Prudence et soutien psychologique : les clés du sevrage
Le Dr Lahidheb a insisté sur l’importance d’un accompagnement bienveillant des personnes dépendantes, plutôt qu’un discours culpabilisant. Selon lui, les solutions existent — traitements de substitution, patchs, psychothérapie, acupuncture — mais sont encore trop peu accessibles en Tunisie.
Il met également en garde contre les dérives liées aux produits de substitution mal encadrés, comme certains liquides de vapotage aux arômes attractifs, qui peuvent être des vecteurs de nouveaux risques, notamment chez les jeunes. Il admet toutefois que certains outils comme le tabac chauffé peuvent constituer des alternatives moins nocives lorsqu’ils sont utilisés dans un cadre strictement encadré.
Pour le Dr Anas Laouini, sexologue et spécialiste en thérapies comportementales, l’arrêt du tabac ne se résume pas à une question de volonté. Il s’agit avant tout d’une addiction psychologique qui nécessite un accompagnement personnalisé. Cet accompagnement vise à aider le fumeur à comprendre ses automatismes et à réapprendre à vivre sans cigarette. Le Dr Laouini a salué l’approche collaborative de Med.tn, soulignant qu’une démarche continue et impliquant les éducateurs, les familles et les autorités est essentielle pour faire reculer durablement le tabagisme, en particulier chez les jeunes. Il a également attiré l’attention sur les effets méconnus du tabac, notamment les troubles sexuels, qui impactent la santé mentale et les relations personnelles des fumeurs.

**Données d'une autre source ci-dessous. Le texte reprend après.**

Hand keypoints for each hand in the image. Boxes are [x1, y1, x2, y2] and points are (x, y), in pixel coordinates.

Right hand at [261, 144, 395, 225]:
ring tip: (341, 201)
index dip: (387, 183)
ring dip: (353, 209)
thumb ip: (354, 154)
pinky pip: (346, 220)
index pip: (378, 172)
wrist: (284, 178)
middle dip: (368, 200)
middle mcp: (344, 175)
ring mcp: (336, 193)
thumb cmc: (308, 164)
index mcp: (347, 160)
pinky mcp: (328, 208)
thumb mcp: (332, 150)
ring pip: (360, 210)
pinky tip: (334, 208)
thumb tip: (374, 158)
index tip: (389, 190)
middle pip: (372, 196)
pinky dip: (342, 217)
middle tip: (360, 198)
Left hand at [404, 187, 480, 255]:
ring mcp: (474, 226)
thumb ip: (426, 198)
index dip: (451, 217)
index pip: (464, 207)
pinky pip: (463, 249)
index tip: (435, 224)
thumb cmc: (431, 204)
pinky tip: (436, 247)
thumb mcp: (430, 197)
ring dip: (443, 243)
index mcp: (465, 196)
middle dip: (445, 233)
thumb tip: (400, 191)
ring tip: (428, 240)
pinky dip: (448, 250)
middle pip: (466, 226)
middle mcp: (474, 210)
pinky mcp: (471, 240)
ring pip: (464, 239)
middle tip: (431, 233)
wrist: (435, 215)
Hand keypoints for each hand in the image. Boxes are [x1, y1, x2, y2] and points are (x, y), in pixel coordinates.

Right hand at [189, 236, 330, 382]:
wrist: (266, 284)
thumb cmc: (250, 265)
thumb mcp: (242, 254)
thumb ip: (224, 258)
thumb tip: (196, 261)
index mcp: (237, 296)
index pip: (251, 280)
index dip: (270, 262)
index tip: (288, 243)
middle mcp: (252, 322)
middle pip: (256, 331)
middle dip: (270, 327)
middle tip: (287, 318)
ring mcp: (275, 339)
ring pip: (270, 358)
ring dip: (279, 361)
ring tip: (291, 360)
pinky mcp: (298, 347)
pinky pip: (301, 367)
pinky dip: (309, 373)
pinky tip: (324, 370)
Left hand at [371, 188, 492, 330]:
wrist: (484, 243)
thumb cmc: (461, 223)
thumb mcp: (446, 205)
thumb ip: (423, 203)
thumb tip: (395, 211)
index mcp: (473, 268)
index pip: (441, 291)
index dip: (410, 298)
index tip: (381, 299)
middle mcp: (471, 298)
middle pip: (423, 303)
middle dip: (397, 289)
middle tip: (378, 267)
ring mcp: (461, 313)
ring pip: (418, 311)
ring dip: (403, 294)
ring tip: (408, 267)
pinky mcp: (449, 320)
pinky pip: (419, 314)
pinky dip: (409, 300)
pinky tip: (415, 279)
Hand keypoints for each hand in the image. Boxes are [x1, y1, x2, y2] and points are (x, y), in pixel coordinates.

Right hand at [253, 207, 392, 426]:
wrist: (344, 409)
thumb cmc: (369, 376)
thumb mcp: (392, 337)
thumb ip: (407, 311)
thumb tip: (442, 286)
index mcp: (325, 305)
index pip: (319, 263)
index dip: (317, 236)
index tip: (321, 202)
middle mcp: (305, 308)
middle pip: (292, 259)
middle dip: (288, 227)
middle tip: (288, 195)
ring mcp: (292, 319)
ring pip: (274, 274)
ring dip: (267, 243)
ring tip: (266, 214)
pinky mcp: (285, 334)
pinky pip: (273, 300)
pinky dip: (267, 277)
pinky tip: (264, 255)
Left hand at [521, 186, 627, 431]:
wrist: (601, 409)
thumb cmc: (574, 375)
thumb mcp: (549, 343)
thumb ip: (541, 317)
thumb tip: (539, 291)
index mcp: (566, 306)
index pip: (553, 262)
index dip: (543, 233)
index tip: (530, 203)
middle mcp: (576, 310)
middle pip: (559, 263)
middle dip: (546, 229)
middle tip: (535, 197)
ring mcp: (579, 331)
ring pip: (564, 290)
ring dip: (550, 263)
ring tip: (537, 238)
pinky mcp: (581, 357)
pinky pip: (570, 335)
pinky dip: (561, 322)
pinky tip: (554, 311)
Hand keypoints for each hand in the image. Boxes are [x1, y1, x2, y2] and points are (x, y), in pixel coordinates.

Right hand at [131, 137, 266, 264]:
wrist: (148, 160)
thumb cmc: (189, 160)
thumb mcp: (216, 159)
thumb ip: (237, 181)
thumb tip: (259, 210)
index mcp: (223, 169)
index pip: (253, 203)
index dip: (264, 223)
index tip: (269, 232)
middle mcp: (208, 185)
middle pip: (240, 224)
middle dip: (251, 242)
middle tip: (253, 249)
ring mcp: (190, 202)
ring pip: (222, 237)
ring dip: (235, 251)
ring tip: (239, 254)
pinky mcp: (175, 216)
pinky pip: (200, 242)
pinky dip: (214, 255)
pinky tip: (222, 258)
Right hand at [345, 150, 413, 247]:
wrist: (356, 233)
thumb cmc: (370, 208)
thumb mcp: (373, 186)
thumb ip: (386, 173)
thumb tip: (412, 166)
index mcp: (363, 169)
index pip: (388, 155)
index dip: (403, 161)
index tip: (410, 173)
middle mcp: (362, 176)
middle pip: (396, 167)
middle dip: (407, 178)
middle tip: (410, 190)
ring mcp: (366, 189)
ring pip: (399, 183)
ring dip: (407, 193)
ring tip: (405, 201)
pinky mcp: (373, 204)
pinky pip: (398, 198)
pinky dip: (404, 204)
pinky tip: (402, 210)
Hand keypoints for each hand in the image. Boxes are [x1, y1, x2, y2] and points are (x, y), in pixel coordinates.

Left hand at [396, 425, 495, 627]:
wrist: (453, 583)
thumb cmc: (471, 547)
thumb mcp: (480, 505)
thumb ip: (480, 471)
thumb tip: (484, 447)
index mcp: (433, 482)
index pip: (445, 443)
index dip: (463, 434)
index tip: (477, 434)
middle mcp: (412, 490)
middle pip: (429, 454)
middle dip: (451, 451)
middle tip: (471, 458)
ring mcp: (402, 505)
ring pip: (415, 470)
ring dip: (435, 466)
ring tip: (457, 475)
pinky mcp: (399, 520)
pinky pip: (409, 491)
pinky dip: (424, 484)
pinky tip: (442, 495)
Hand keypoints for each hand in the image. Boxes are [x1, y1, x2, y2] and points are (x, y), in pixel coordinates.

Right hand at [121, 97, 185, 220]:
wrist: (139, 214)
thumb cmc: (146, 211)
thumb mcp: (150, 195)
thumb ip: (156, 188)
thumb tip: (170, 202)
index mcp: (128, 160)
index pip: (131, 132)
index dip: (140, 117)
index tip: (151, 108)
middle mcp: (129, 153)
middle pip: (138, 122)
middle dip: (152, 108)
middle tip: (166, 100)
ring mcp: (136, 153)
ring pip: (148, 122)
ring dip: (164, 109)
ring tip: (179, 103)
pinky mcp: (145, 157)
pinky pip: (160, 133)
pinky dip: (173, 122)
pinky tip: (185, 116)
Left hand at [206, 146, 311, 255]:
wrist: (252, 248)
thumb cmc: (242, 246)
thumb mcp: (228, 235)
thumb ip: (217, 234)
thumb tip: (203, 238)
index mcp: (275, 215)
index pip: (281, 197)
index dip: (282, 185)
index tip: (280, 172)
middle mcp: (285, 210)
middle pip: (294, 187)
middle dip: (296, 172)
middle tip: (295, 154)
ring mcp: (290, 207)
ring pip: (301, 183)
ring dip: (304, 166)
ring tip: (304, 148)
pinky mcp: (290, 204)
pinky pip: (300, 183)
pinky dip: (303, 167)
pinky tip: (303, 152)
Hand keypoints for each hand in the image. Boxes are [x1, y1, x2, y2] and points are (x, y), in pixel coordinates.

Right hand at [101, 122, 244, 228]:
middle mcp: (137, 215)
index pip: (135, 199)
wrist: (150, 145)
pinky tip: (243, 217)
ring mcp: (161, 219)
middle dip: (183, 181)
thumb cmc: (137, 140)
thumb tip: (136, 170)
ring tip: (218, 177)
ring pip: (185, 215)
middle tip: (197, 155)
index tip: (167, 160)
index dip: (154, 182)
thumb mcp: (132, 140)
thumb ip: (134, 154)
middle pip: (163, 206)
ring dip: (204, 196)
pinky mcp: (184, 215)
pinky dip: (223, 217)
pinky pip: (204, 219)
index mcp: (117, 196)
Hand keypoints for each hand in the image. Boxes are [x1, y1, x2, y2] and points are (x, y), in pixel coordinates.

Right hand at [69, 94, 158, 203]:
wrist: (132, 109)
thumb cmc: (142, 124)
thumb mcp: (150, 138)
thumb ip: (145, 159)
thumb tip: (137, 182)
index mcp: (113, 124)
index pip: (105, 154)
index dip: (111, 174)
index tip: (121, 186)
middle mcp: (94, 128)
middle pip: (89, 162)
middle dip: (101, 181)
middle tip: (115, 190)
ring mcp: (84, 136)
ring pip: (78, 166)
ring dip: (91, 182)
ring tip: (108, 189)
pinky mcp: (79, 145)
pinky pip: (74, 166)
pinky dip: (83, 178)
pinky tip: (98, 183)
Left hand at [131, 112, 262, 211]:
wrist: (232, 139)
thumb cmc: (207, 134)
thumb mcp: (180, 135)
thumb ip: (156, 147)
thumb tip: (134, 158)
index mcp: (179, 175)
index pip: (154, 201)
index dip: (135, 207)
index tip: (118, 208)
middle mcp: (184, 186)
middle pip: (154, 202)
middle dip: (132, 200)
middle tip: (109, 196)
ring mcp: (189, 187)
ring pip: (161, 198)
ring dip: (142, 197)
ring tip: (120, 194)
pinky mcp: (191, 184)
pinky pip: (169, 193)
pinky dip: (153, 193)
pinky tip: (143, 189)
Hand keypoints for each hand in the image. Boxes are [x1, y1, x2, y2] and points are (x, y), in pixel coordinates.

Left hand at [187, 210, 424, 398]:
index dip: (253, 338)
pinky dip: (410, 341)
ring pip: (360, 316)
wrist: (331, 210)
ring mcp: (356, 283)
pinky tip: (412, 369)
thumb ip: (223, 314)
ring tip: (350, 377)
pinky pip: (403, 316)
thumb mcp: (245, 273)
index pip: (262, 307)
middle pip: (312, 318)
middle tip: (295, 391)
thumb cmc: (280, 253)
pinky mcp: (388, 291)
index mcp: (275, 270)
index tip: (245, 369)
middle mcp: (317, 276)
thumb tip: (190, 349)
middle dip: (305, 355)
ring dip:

Faire du sevrage une priorité nationale
La table ronde organisée par Med.tn a clairement démontré que le sevrage tabagique est non seulement possible, mais qu’il nécessite une prise en charge globale. L’information, les outils d’aide, le soutien psychologique et l’accessibilité aux traitements doivent être les piliers d’une politique de santé publique ambitieuse en Tunisie.
L’appel des médecins est retentissant : la Tunisie ne peut plus ignorer les ravages du tabac. Il est impératif de renforcer les dispositifs d’aide, d’élargir l’accès à des alternatives sûres et d’instaurer une mobilisation nationale forte pour accompagner chaque fumeur dans son parcours vers une vie sans tabac.